# On Getting a Fursuit



## Fenrari (Nov 28, 2011)

Yes it's been in the back of my mind for a long ass time. The idea of being at a convention in a socially awkward animal outfit getting assaulted by random hug parades. Yes that. 

And yes I'm aware that my current living arrangements and financial situations aren't very permitting for the acquisition of said suit. So the following is just my hypothetical ponderings and other questions that I might like to have answered. 

Notes: Yes I'd want to get a recognized fursuit maker to make mine because I don't have the artistic handicrafts to do such things. At the same time I don't want to invest in materials for practice with something I'd never be satisfied with.

## TASK BRIEF
Quote every sentence in the fursuit post that contains the word "yes," in either capital or lower case. You won't need the listing.

## DATASET EXCERPT
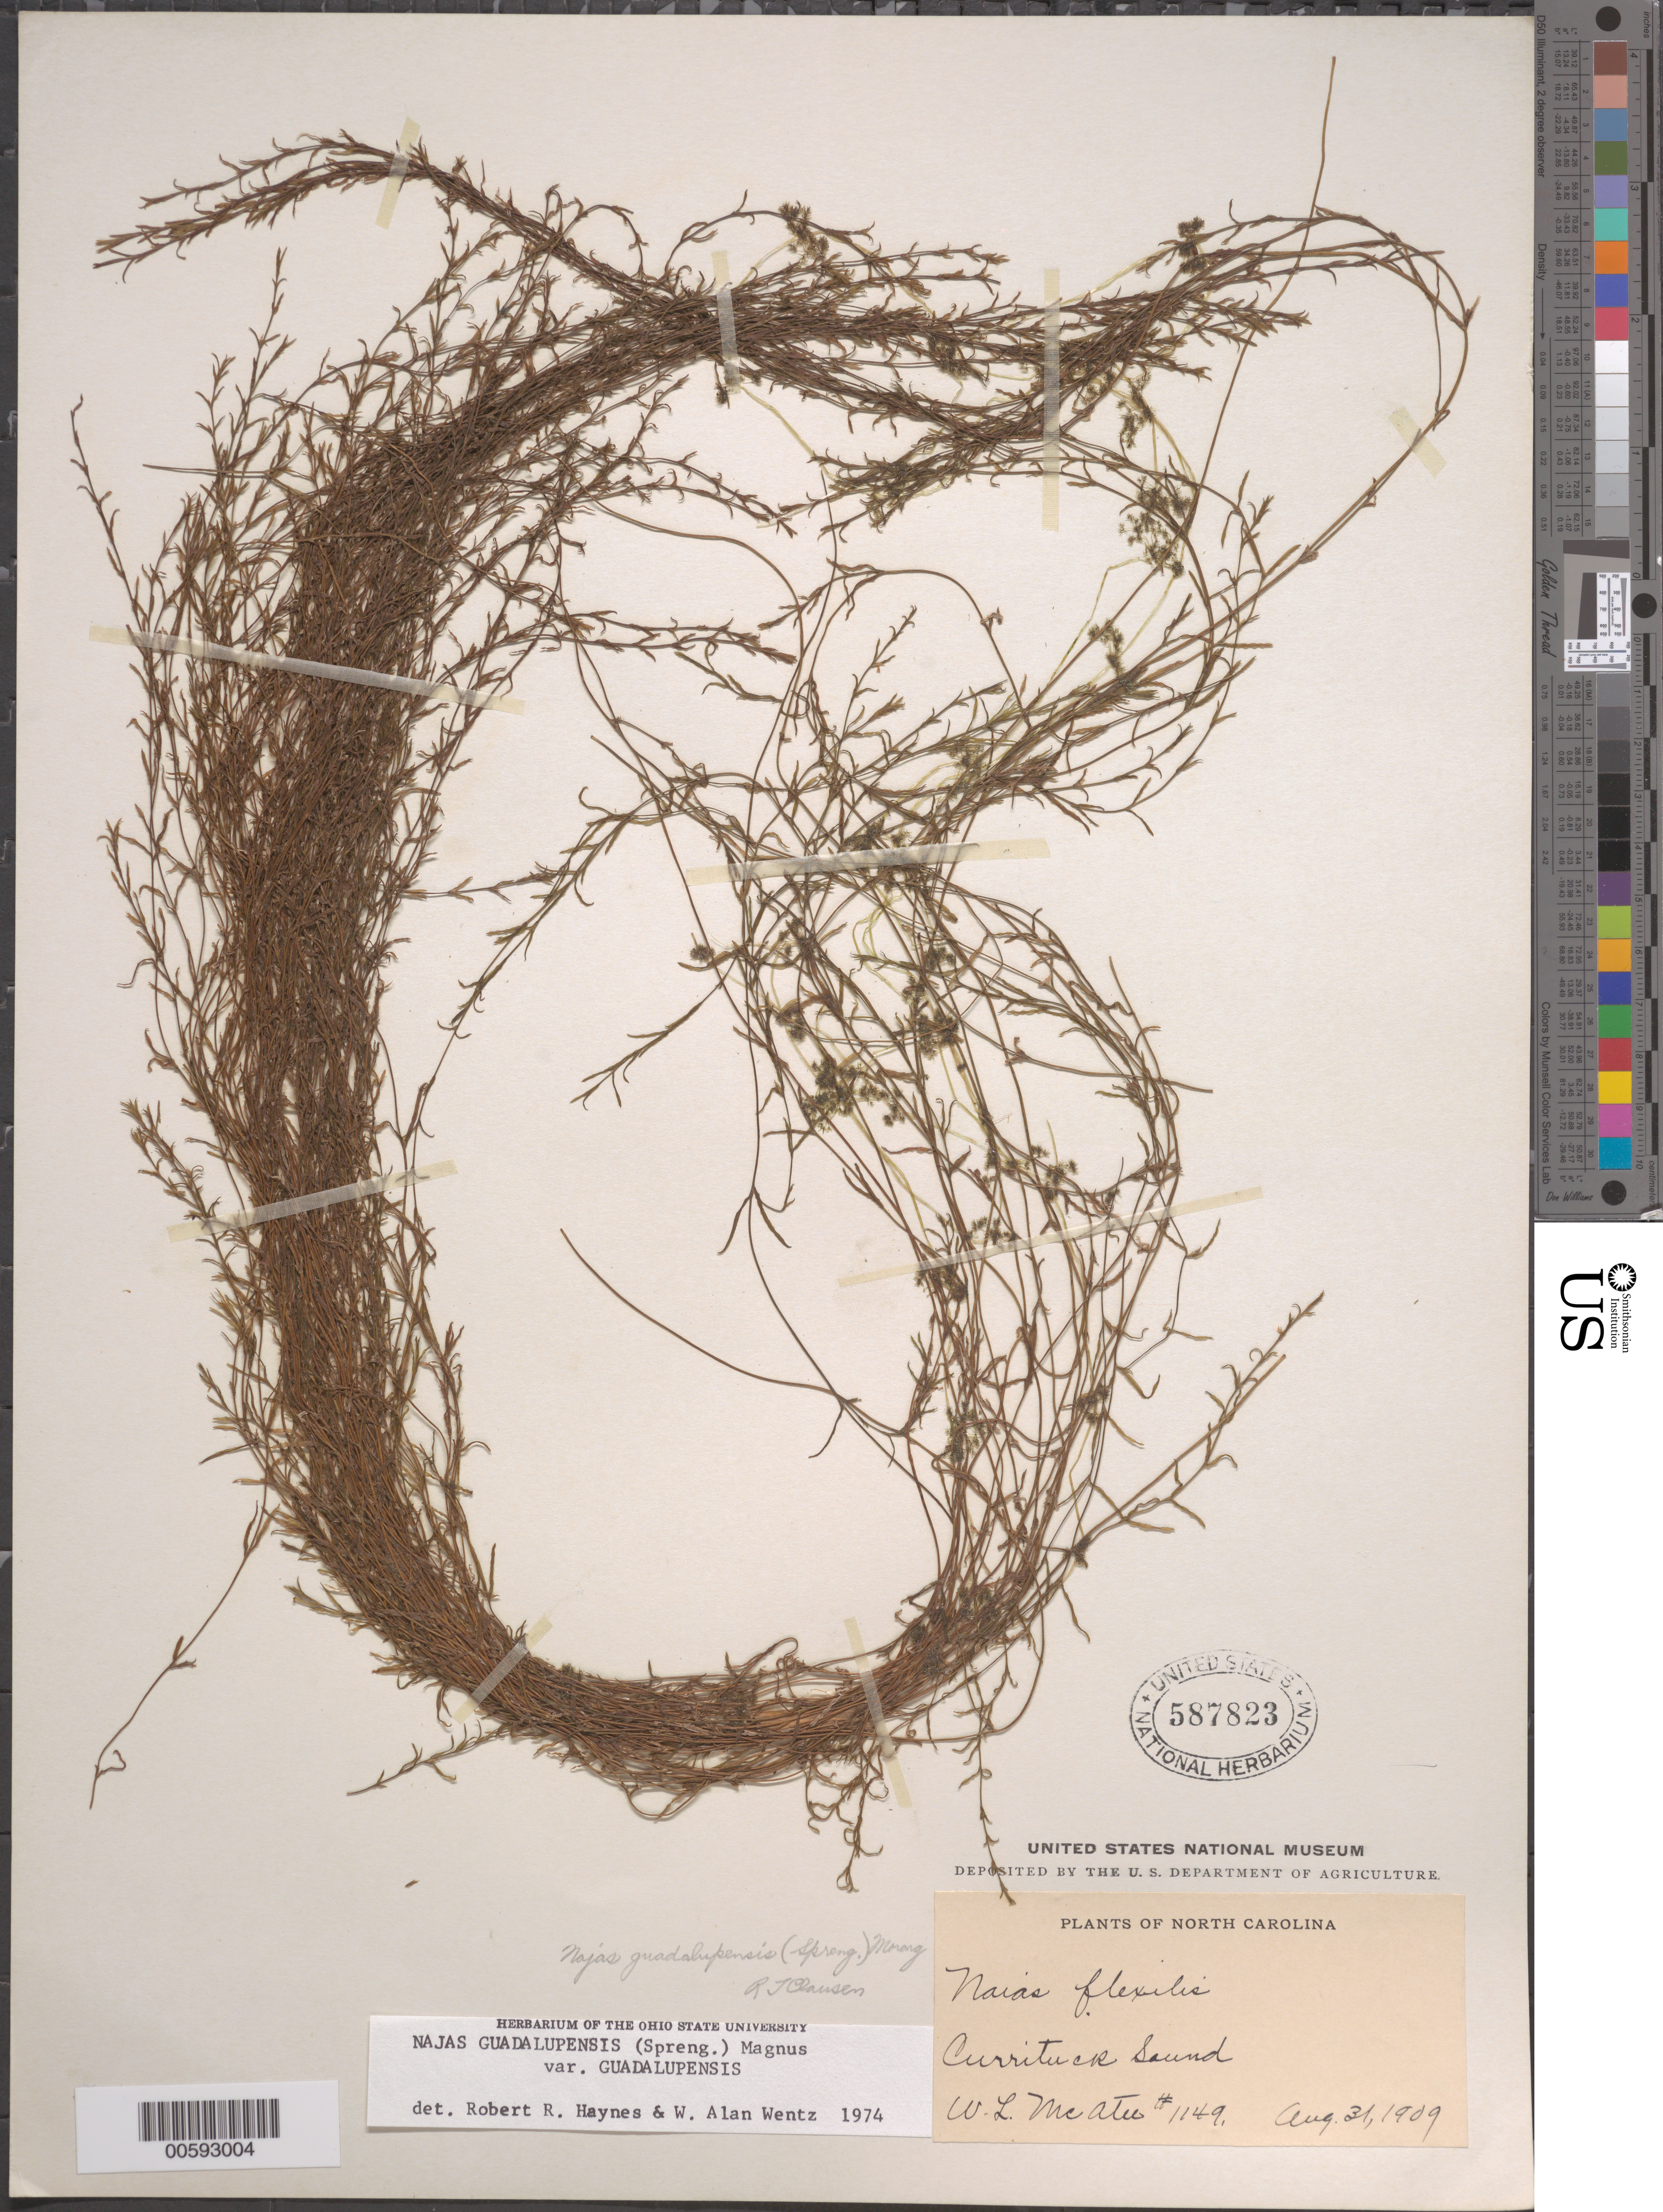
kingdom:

## TASK RESPONSE
- "Yes it's been in the back of my mind for a long ass time."
- "Yes that."
- "And yes I'm aware that my current living arrangements and financial situations aren't very permitting for the acquisition of said suit."
- "Yes I'd want to get a recognized fursuit maker to make mine because I don't have the artistic handicrafts to do such things."